Most collectors I know would have collected Star Wars merchandise in one way or another. After all, Star Wars played a huge part in revolutionizing the toys market with their 3-3/4" action figure line in 1976. The widespread success of Kenner's Star Wars 3-3/4" toy line made the newer, smaller size the industry standard. Instead of a single 12-inch tall character with 1/6 scale outfits that changed for different applications, toy lines included teams of characters with special functions. Led by Star Wars-themed sales, collectible action figures quickly became a multi-million dollar secondary business for movie studios.
I think Star Wars has the largest and most varied range of toys than any other line. So many companies have produced and released so many different versions and types of Star Wars vehicles, Star Wars characters (villains and heroes alike) that it boggles the mind. Some have come and gone (Applause, Galoob etc) while others have withstood the text of time. Kenner had the initial license but was bought over by Hasbro and the company has been constantly churning out a never ending line of Star Wars stuff.

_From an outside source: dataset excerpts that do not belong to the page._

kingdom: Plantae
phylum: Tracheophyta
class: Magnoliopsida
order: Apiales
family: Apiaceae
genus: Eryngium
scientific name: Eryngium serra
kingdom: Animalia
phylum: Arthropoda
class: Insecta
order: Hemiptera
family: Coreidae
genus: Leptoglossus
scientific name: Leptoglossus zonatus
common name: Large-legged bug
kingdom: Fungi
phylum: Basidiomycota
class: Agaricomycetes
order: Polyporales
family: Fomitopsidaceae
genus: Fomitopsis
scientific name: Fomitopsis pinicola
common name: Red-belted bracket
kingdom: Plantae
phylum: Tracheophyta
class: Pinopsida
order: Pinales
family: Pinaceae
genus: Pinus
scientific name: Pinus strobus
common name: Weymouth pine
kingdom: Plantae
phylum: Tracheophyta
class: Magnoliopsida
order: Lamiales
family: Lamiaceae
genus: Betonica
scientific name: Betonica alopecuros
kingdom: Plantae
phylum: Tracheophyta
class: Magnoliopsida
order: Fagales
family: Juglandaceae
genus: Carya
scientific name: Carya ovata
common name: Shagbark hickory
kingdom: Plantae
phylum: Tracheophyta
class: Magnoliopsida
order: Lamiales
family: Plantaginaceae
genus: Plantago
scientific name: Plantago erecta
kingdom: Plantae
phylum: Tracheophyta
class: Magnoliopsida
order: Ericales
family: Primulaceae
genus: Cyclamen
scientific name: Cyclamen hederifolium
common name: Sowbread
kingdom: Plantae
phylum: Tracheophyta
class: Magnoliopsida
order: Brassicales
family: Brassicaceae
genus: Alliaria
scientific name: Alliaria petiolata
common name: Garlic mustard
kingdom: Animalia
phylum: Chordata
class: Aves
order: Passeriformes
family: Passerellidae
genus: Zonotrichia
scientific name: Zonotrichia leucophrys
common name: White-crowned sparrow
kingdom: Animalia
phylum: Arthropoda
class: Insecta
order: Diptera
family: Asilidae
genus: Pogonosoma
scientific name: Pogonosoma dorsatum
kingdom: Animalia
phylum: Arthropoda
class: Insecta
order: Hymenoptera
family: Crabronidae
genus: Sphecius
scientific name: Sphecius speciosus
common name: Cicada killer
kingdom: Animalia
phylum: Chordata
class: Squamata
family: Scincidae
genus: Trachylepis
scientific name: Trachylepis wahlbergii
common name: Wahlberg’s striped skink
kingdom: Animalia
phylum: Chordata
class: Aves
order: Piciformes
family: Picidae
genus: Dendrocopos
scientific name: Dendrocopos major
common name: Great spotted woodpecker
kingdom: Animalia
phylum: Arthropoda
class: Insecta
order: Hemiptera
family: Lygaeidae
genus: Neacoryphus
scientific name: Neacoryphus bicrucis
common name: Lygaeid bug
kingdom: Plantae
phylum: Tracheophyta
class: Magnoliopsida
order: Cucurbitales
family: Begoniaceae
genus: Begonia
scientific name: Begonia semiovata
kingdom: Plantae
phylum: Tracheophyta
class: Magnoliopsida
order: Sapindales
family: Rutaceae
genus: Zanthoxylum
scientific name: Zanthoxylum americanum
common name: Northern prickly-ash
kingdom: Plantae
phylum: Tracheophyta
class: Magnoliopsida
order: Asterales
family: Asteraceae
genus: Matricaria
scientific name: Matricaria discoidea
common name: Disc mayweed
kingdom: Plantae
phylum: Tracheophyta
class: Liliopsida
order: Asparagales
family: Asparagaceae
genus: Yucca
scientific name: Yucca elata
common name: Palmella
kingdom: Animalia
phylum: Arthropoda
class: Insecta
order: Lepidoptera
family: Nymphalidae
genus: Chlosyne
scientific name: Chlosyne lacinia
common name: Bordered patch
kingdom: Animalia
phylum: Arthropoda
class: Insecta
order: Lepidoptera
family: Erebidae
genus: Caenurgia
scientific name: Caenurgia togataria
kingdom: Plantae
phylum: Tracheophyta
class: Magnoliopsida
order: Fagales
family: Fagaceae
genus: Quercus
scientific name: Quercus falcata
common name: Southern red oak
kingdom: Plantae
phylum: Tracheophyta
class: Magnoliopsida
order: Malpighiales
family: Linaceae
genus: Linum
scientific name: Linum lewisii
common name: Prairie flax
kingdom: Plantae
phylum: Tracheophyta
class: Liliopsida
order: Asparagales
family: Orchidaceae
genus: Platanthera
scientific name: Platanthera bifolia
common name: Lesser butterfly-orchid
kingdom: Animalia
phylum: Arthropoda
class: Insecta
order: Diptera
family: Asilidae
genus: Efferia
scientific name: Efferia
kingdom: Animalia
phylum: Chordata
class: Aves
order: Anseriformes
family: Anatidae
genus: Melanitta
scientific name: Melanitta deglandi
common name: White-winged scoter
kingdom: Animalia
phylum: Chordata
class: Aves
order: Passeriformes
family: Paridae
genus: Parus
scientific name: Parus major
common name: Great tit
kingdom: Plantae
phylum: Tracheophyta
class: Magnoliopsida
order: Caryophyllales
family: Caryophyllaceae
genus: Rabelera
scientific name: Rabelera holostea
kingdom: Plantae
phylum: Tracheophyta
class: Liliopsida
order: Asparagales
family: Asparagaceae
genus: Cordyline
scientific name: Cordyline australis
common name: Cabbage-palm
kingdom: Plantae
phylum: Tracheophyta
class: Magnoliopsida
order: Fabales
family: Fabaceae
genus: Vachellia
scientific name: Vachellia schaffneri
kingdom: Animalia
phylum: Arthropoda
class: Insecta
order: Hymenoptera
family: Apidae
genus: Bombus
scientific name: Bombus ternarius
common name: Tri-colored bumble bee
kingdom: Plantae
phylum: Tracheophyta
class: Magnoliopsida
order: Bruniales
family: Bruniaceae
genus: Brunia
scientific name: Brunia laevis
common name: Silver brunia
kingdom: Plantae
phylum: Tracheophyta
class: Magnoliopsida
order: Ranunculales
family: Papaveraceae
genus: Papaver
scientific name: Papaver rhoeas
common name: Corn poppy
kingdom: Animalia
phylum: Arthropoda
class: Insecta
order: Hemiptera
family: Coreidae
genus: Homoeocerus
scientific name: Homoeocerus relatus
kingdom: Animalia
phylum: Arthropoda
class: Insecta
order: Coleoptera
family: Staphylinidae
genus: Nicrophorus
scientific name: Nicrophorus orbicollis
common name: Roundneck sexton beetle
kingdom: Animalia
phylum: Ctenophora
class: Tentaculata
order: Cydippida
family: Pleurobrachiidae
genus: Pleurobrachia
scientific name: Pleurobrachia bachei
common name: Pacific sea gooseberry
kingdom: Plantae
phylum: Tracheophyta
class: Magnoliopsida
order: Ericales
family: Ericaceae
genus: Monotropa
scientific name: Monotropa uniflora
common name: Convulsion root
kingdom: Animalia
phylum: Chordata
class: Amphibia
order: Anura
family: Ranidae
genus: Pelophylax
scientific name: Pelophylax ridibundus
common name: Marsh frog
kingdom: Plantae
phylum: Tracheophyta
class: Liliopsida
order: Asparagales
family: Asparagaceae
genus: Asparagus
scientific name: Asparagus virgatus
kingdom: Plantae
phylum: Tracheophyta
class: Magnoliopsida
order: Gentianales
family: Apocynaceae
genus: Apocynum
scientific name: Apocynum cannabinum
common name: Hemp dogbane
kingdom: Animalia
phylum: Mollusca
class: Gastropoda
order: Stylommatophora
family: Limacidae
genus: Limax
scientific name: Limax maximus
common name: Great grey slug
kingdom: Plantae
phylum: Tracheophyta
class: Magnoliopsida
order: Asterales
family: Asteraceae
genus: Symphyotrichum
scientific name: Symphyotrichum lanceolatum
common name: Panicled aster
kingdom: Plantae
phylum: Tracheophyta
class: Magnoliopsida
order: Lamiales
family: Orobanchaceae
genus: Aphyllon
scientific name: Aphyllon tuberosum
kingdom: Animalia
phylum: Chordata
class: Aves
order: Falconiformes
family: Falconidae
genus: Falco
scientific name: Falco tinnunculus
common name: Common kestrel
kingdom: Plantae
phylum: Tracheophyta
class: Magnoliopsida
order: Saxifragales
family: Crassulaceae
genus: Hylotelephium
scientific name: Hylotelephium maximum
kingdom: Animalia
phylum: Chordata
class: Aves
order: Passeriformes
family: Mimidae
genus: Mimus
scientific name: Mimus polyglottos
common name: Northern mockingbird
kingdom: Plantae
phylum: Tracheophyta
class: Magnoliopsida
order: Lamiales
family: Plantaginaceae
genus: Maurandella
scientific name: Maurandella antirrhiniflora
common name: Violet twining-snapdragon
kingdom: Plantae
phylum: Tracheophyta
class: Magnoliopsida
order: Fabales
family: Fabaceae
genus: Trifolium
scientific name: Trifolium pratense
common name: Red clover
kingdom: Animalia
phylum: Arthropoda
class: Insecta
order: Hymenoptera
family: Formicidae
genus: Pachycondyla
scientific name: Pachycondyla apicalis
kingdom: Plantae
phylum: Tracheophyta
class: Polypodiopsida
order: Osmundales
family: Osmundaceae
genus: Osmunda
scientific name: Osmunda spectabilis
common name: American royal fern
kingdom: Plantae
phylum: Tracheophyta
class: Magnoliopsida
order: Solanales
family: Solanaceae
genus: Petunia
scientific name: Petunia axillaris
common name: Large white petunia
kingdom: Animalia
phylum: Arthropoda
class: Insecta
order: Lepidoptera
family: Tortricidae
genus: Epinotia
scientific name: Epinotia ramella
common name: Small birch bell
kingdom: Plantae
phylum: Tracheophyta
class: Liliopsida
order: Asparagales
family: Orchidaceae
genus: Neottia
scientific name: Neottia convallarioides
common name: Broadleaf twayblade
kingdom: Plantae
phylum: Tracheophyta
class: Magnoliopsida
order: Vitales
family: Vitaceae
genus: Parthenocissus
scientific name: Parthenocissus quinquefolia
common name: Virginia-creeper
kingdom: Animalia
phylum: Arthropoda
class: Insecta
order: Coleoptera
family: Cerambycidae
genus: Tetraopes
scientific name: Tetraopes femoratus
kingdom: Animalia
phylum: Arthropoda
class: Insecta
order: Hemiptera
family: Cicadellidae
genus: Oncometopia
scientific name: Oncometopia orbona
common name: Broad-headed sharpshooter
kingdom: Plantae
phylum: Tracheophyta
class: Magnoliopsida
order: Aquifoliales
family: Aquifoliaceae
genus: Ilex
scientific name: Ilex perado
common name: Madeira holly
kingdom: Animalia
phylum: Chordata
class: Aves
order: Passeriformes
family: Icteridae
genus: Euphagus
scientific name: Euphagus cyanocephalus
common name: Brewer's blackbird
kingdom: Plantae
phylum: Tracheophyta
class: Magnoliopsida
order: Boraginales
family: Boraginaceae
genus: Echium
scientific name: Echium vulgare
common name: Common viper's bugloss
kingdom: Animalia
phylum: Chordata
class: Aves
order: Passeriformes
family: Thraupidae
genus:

This was my first Star Wars Millennium Falcon from back then (1996). How could I not own a piece of Star Wars history that is the Millennium Falcon, the ship that belonged to Captain Han Solo and which brought him and his crew all over the Star Wars universe. Check out my coverage of all the other Star Wars ships / vehicles which I would later buy including the ultimate Hasbro's Star Wars Legacy Collection Millennium Falcon HERE :)
Check this out - the Millennium Falcon chasing after Buzz Lightyear
Toy Story the 1995 American computer-animated family buddy comedy film produced by Pixar and directed by John Lasseter came out at the same time as I got into toy collecting so no surprise for guessing that I would collect Toy Story action figures and toys. Electronic Buzz Lightyear was all the rage back then and every kid wanted one for Christmas!
Those were the days of no internet and no digital cameras. So you took pictures of what you want and couldn't see the results until after the film had been developed. The internet has certainly changed the world we live in and made it even smaller with its connectivity.